Entries provided Block Start

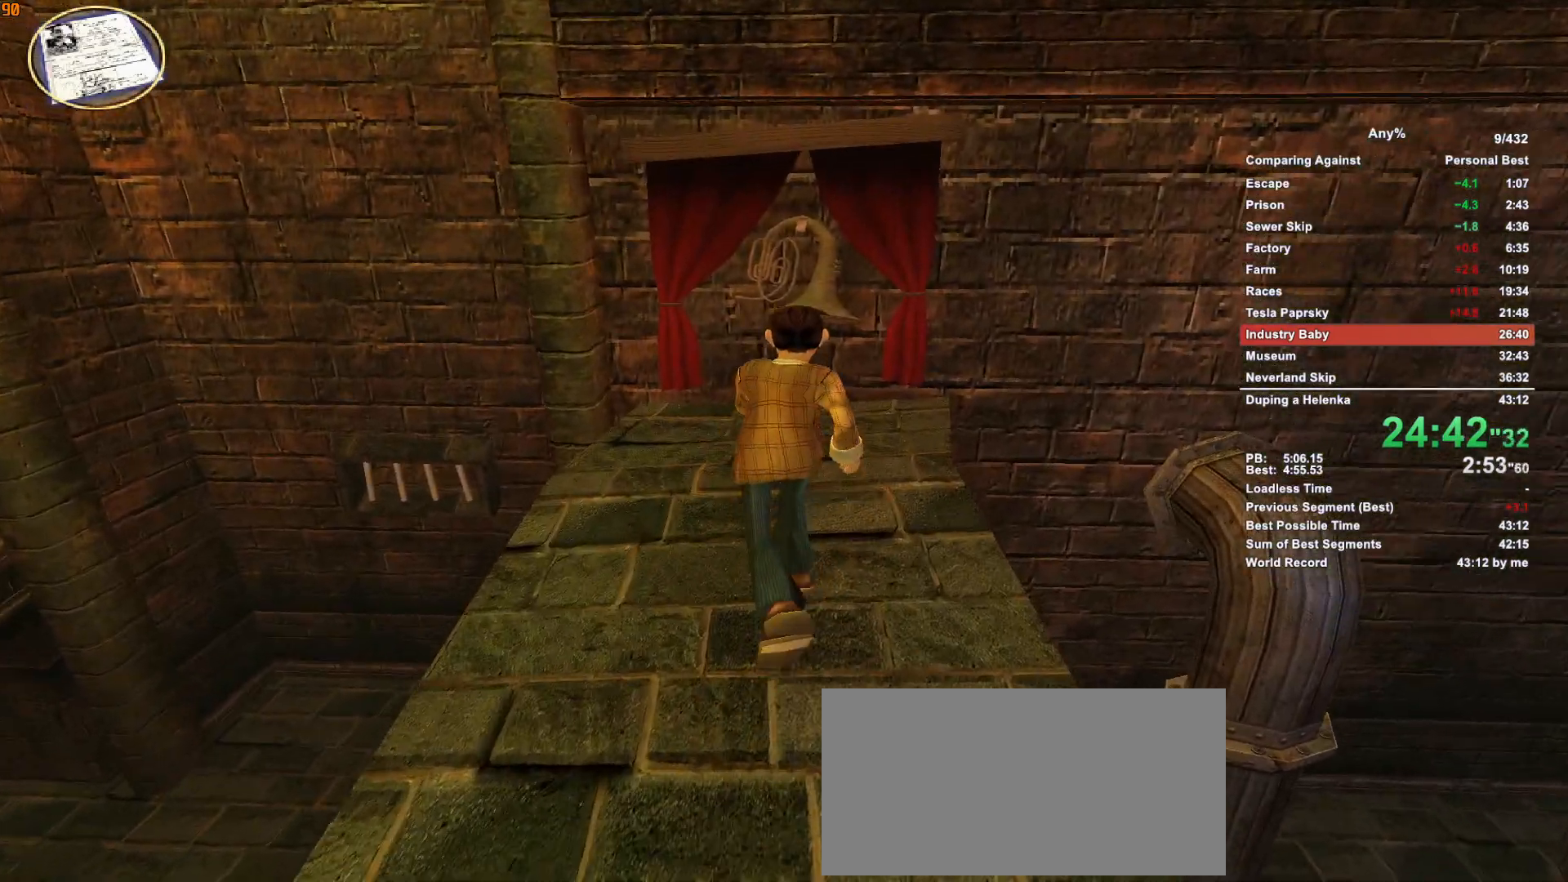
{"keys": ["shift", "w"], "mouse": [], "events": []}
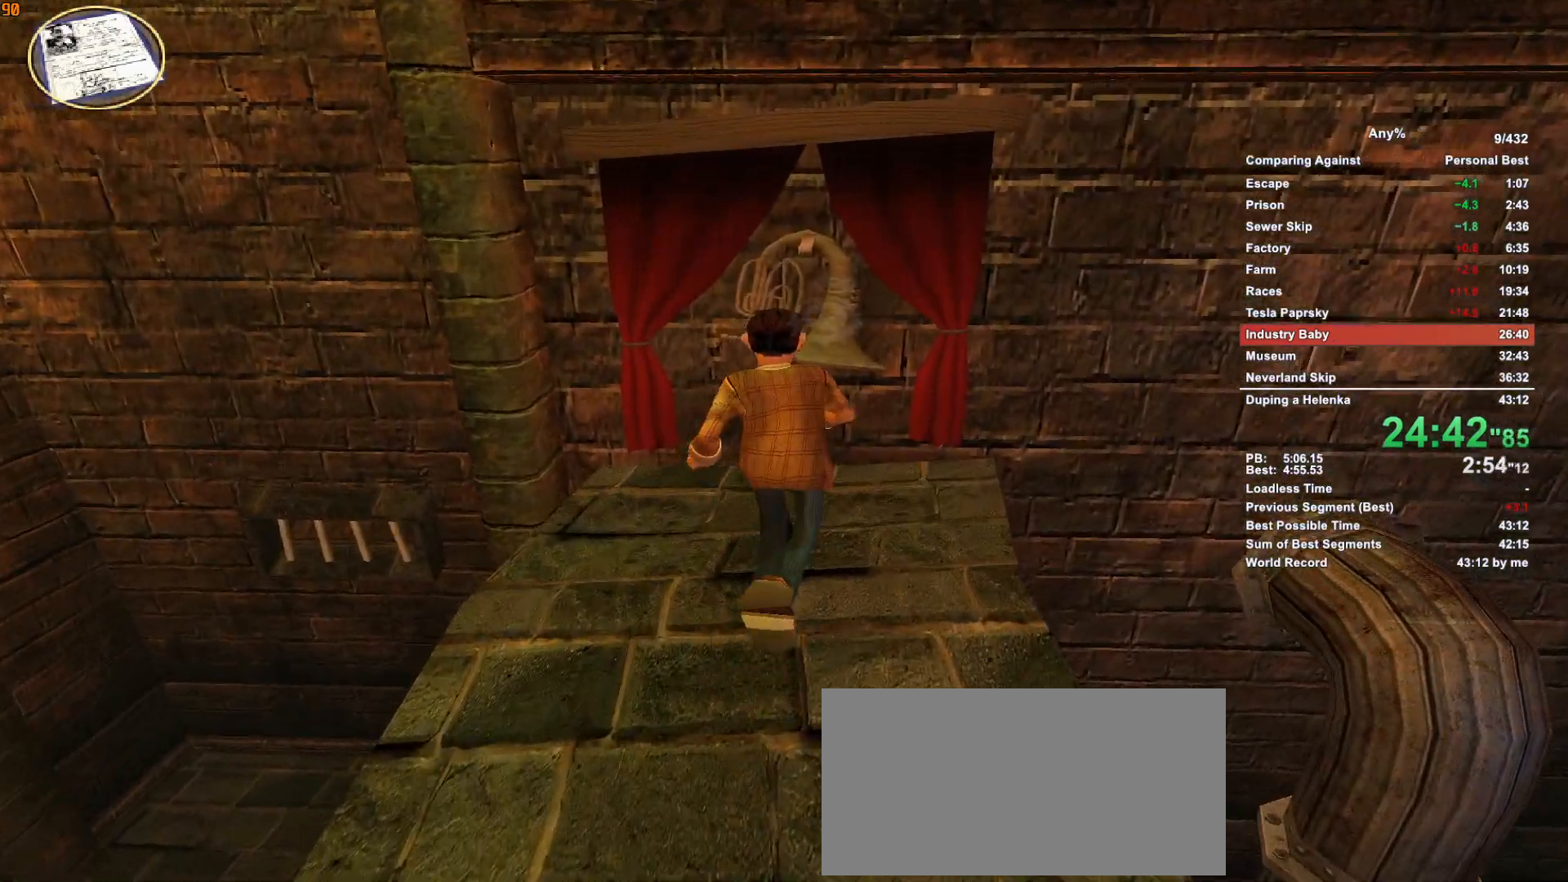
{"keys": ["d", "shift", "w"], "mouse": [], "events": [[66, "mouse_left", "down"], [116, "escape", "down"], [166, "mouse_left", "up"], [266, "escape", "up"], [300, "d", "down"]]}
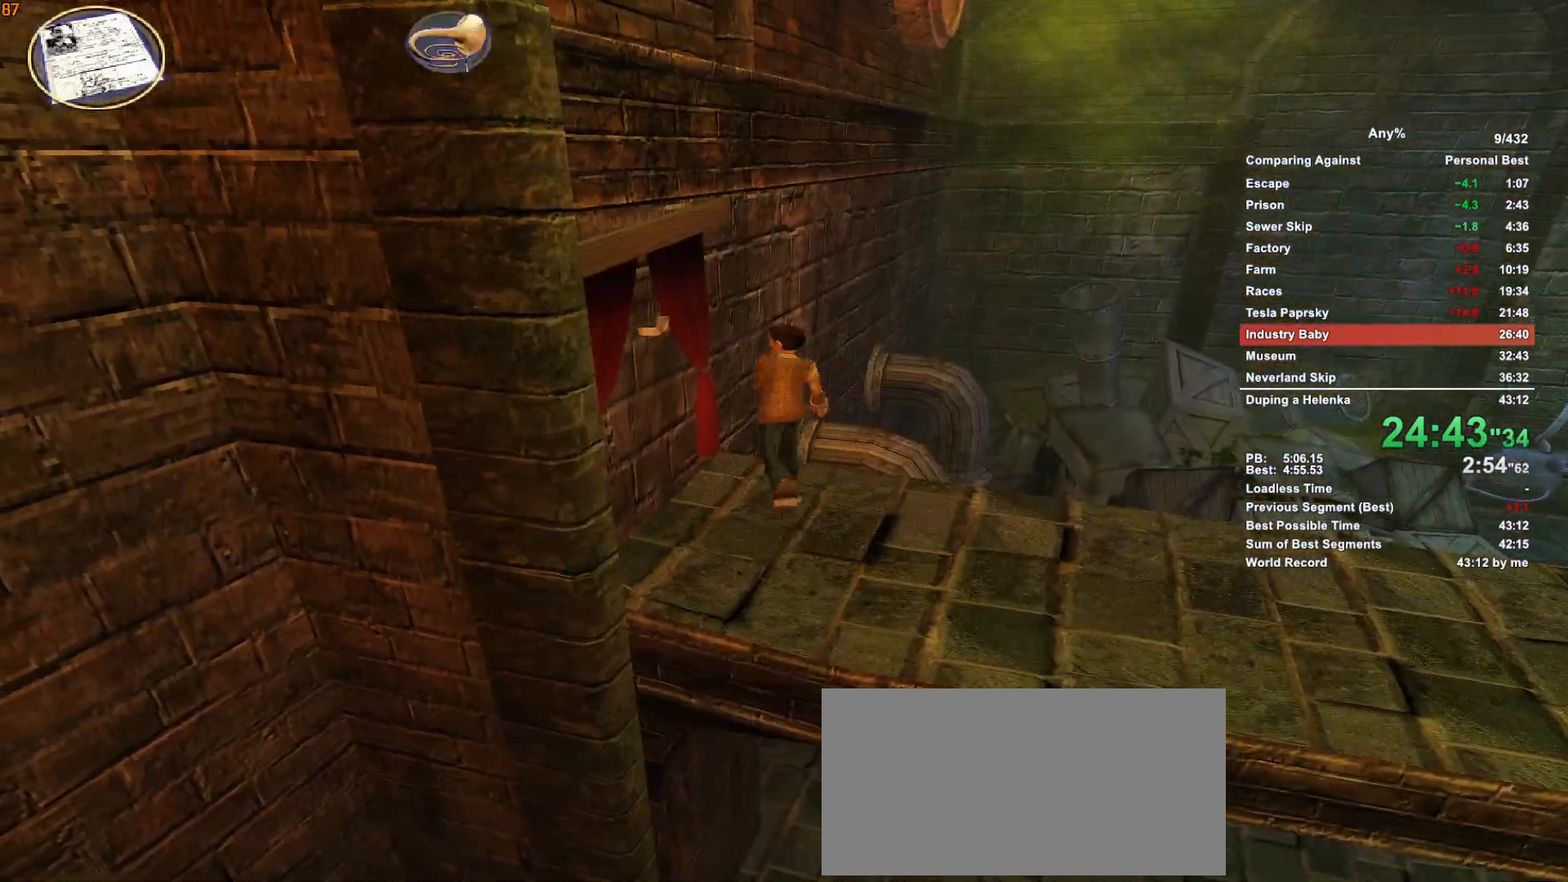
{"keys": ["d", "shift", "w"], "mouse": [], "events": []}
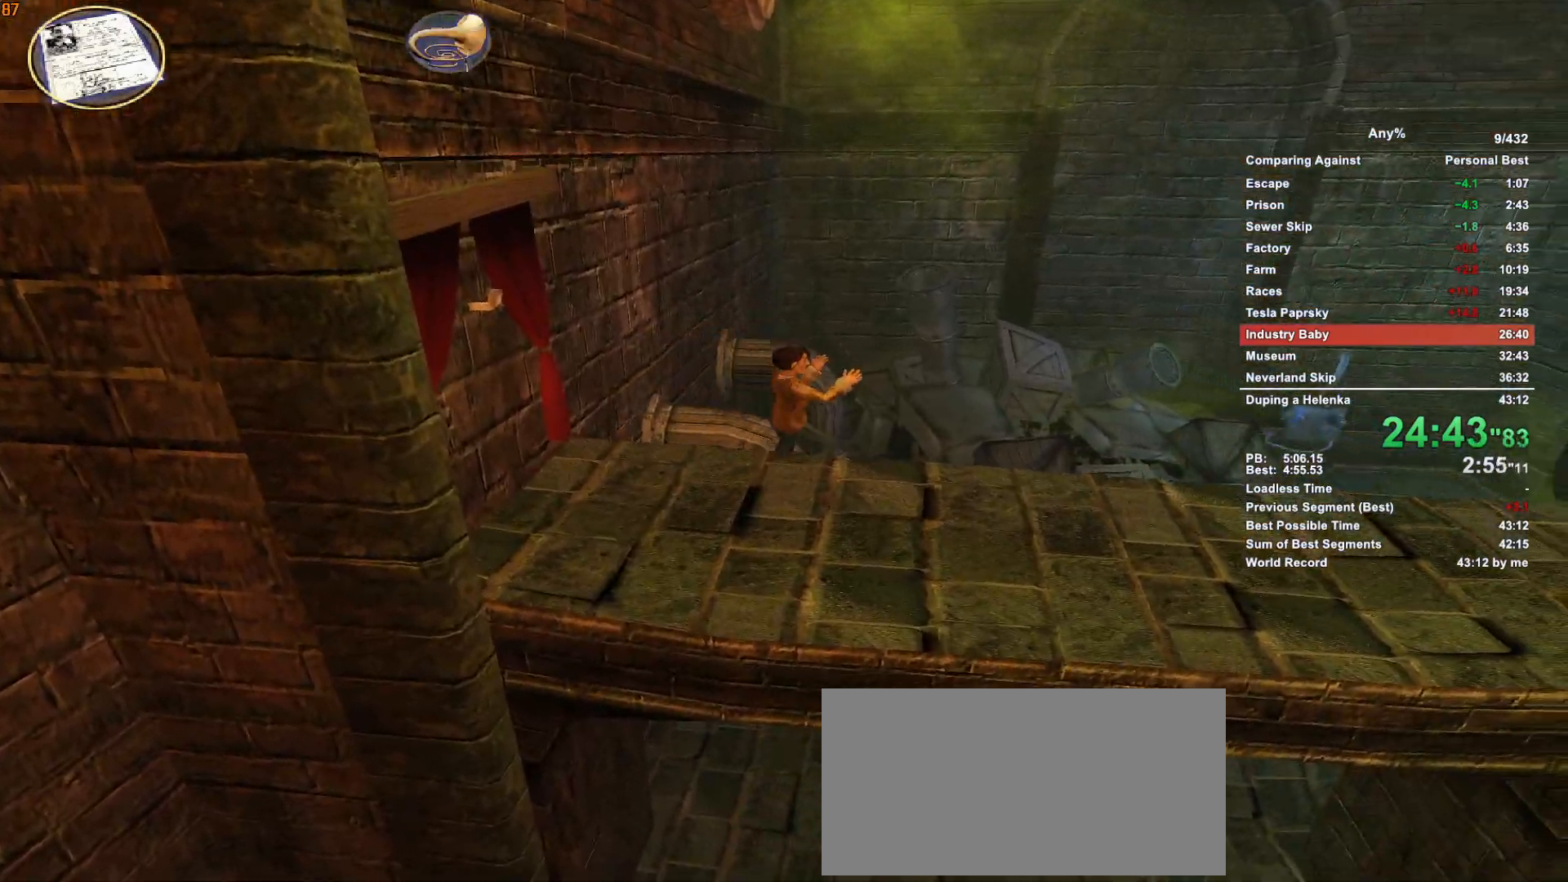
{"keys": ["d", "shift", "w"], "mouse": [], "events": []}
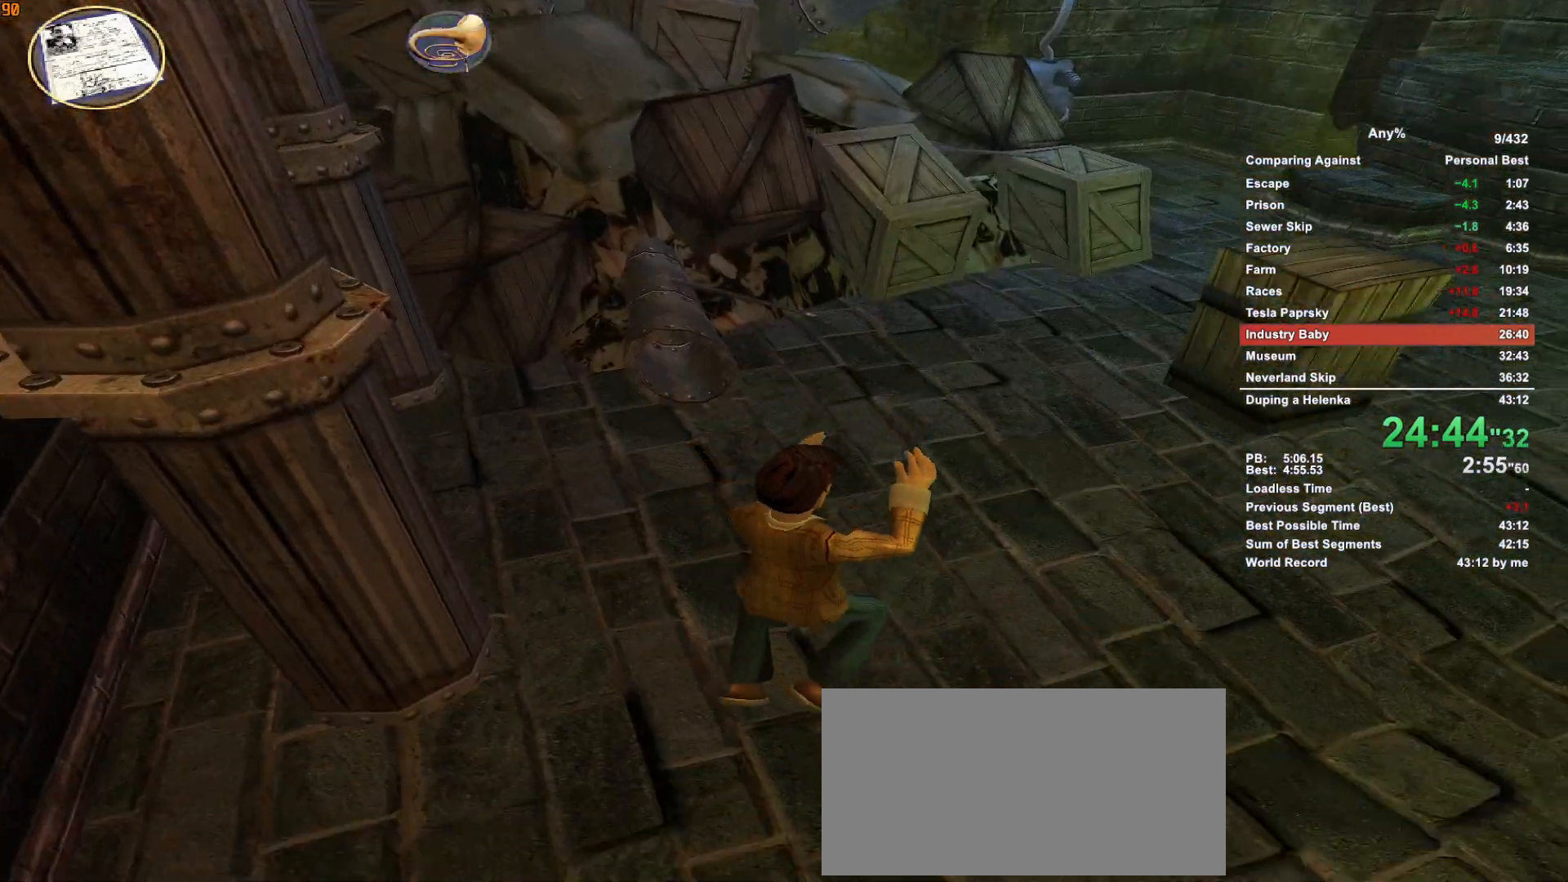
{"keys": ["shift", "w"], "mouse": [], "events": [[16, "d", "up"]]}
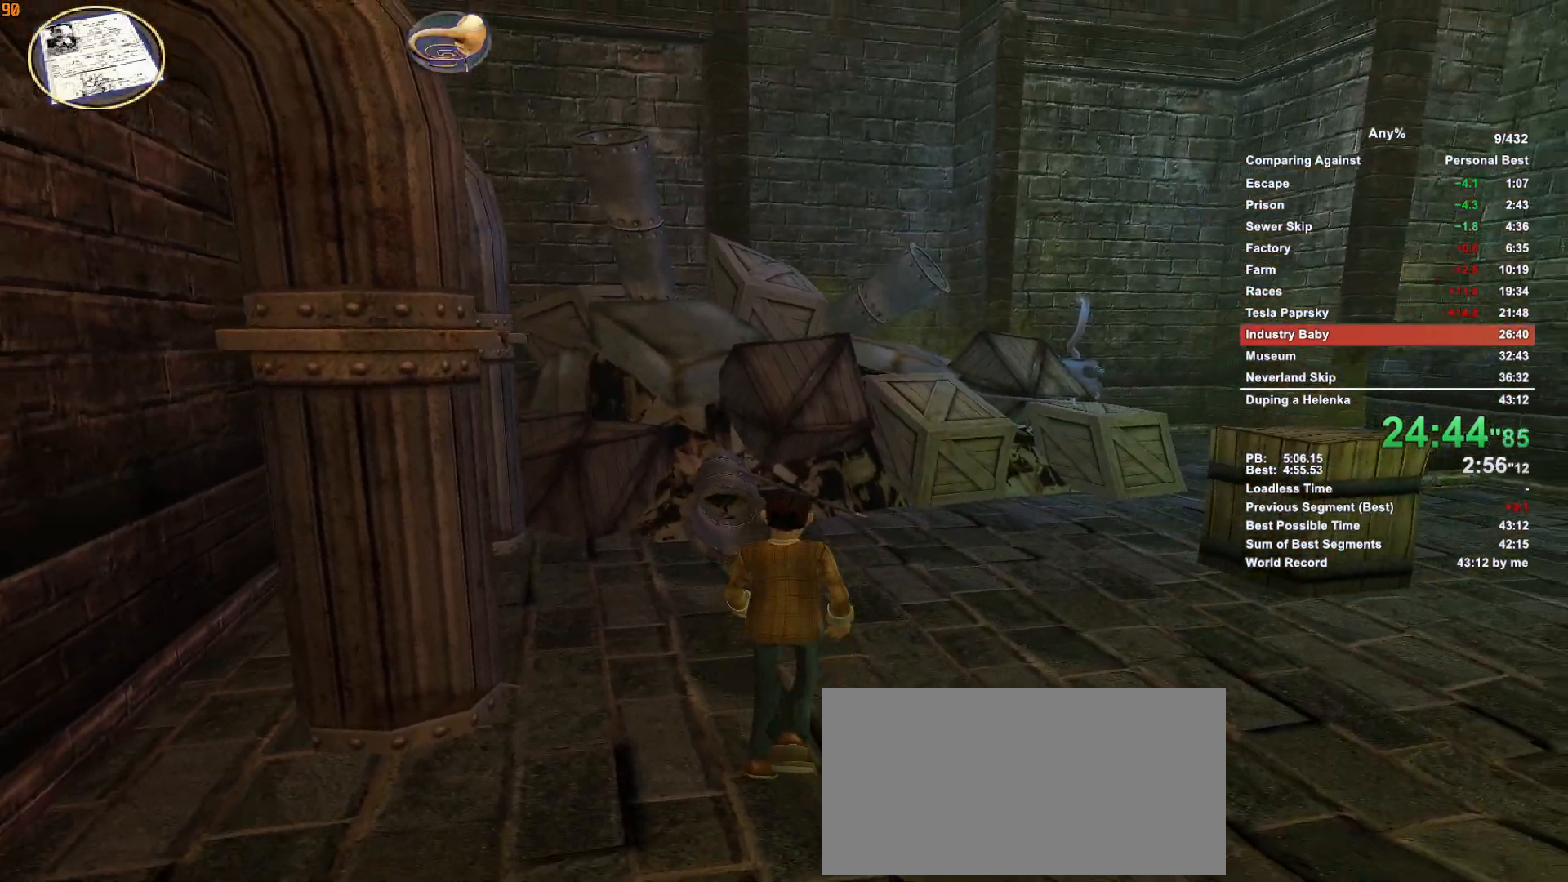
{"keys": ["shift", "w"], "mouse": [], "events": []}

Entries provided Block End

Copy the listing character for character, pictures omitted.

> Output of the task:
{"keys": ["shift", "w"], "mouse": [], "events": []}
{"keys": ["d", "shift", "w"], "mouse": [], "events": [[66, "mouse_left", "down"], [116, "escape", "down"], [166, "mouse_left", "up"], [266, "escape", "up"], [300, "d", "down"]]}
{"keys": ["d", "shift", "w"], "mouse": [], "events": []}
{"keys": ["d", "shift", "w"], "mouse": [], "events": []}
{"keys": ["shift", "w"], "mouse": [], "events": [[16, "d", "up"]]}
{"keys": ["shift", "w"], "mouse": [], "events": []}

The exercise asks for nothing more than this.